Warum LCM da ist? Hast schon recht, bräuchten sie eigentlich nicht, Küpeli reicht schließlich - genau das hätte ich von dir auch erwartet. Überhaupt besteht auch kein Unterschied zwischen Journalismus und Dummschwätzen in Kommentarspalten.
Vertief dich doch bitte wieder für die nächsten Jahrzehnte in Szenediskurse und lies weiter Küpeli!

Das LCM hat, soweit ich das sehe, bislang vier längere Reportagen in jW und ND veröffentlicht und jetzt dieses Interview. Was Karl aufstößt, ist, dass die Worte, die der Jugendliche wählt, nicht in das Bild der Situation passen, dass er sich irgendwo gemacht hat. Nun, genau dazu gibt es Journalismus. Damit man Stimmen vor Ort hören kann, und sie einordnen kann. Der Vorschlag von Karl, das "nicht zu veröffentlichen", heißt ja nur: Man soll zensieren uns rausschneiden, was nicht in ein vorgefertigtes Bild reingeht.

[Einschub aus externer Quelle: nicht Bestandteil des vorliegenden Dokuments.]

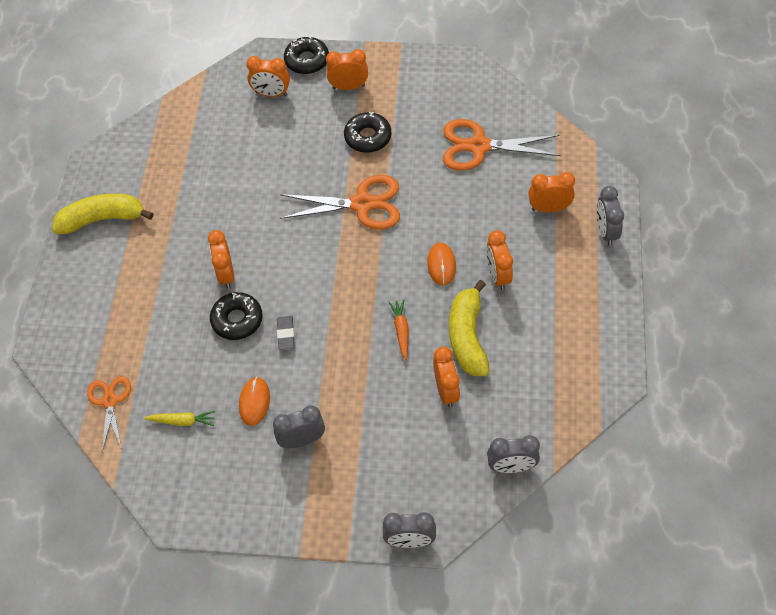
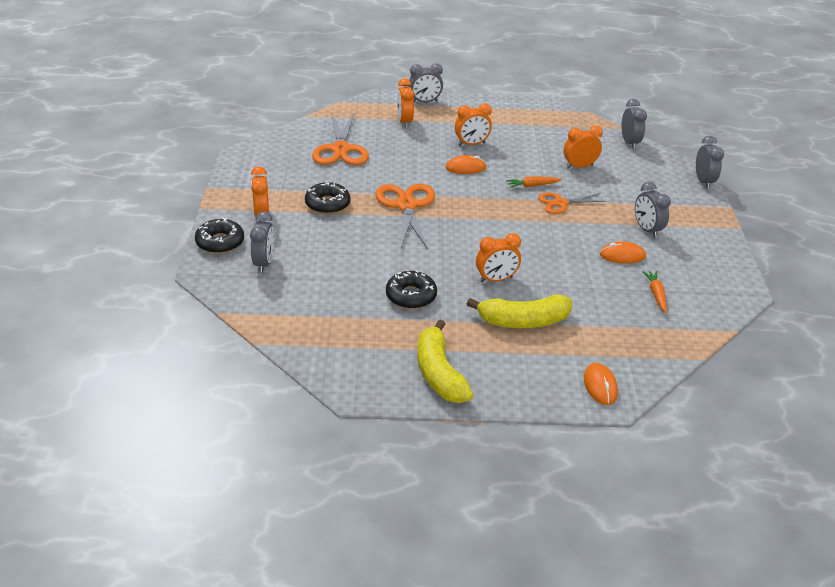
camera: 100 degrees left, 20 degrees down
(61, 341) = (600, 386): none -> orange mouse
(110, 401) = (654, 342): orange scissors -> orange scissors (561, 203)
(182, 421) = (656, 294): yellow carrot -> orange carrot
(237, 320) = (544, 270): black donut -> black donut (411, 296)
(271, 94) = (264, 263): orange clock -> grey clock
(286, 334) = (551, 242): grey eraser -> none
(467, 336) = (530, 157): yellow banana -> yellow banana (523, 321)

"Der Journalismus ist ein Terminhandel, bei dem das Getreide auch in der Idee nicht vorhanden ist, aber effektives Stroh gedroschen wird" oder auch "Der Fluch des Journalismus sind die Leute, die ihn betreiben"

 

Karl Kraus, jüdischer Autor, Herausgeber, Satiriker, gestorben 1936 in Wien

KarlKraus du weist echt gar nichts über PKK oder Kurden.

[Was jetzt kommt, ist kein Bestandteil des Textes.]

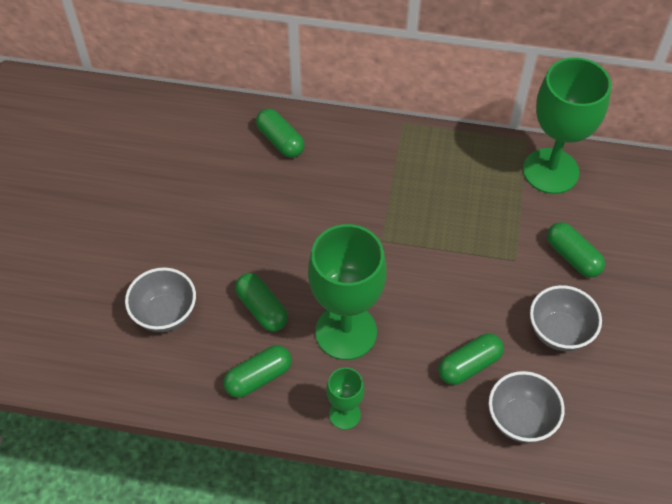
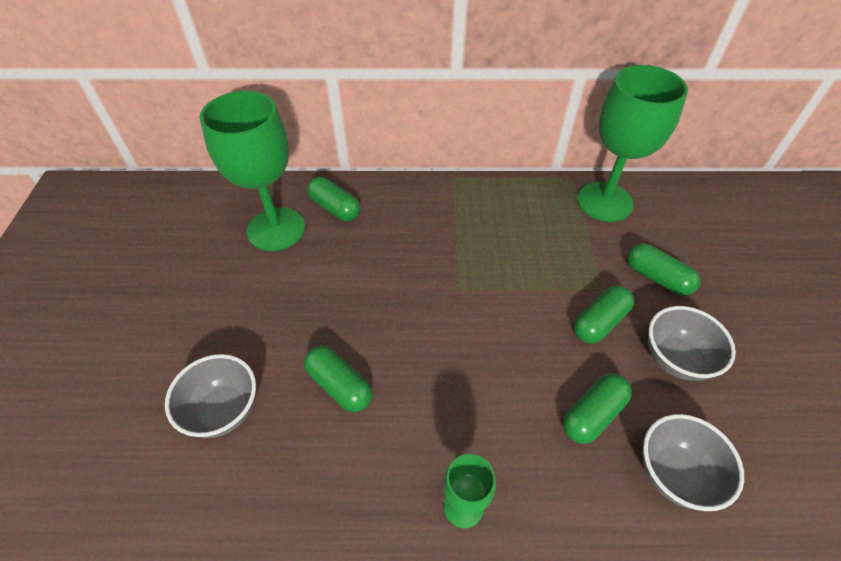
camera: 10 degrees left, 5 degrees down
(258, 377) = (347, 474): green capsule -> green capsule (599, 322)
(346, 332) = (442, 397): green goblet -> green goblet (276, 229)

Könnte sein, Karl, dass du einfach nie irgendwas von der PKK liest (dass du mit deinem Kenntnisstand nicht zwischen den Diskursen und den unterschiedlichen Bereichen der kurdischen Bewegung - PKK, HPG, KCK, YPS, YDGH bis hin zur HDP unterscheiden kannst, nehmen wir mal als gegeben hin), und dein "Image" vor allem durch das bestimmt wird, was der Spiegel dir grade als PKK verkauft?

 

Dass das ein "Genozid" ist, ist die offizielle Position der PKK. "Sie hat erneut gezeigt, dass sie weder die Lösung der kurdischen Frage anstrebt noch über eine demokratische Mentalität verfügt, sondern auf eine kulturellen Genozid praktizierende Kolonialherrschaft aus ist" - aus einer der letzten Erklärungen der KCK. Davon gibts dutzende Statements. Aber hey, warum nicht einfach mal labern.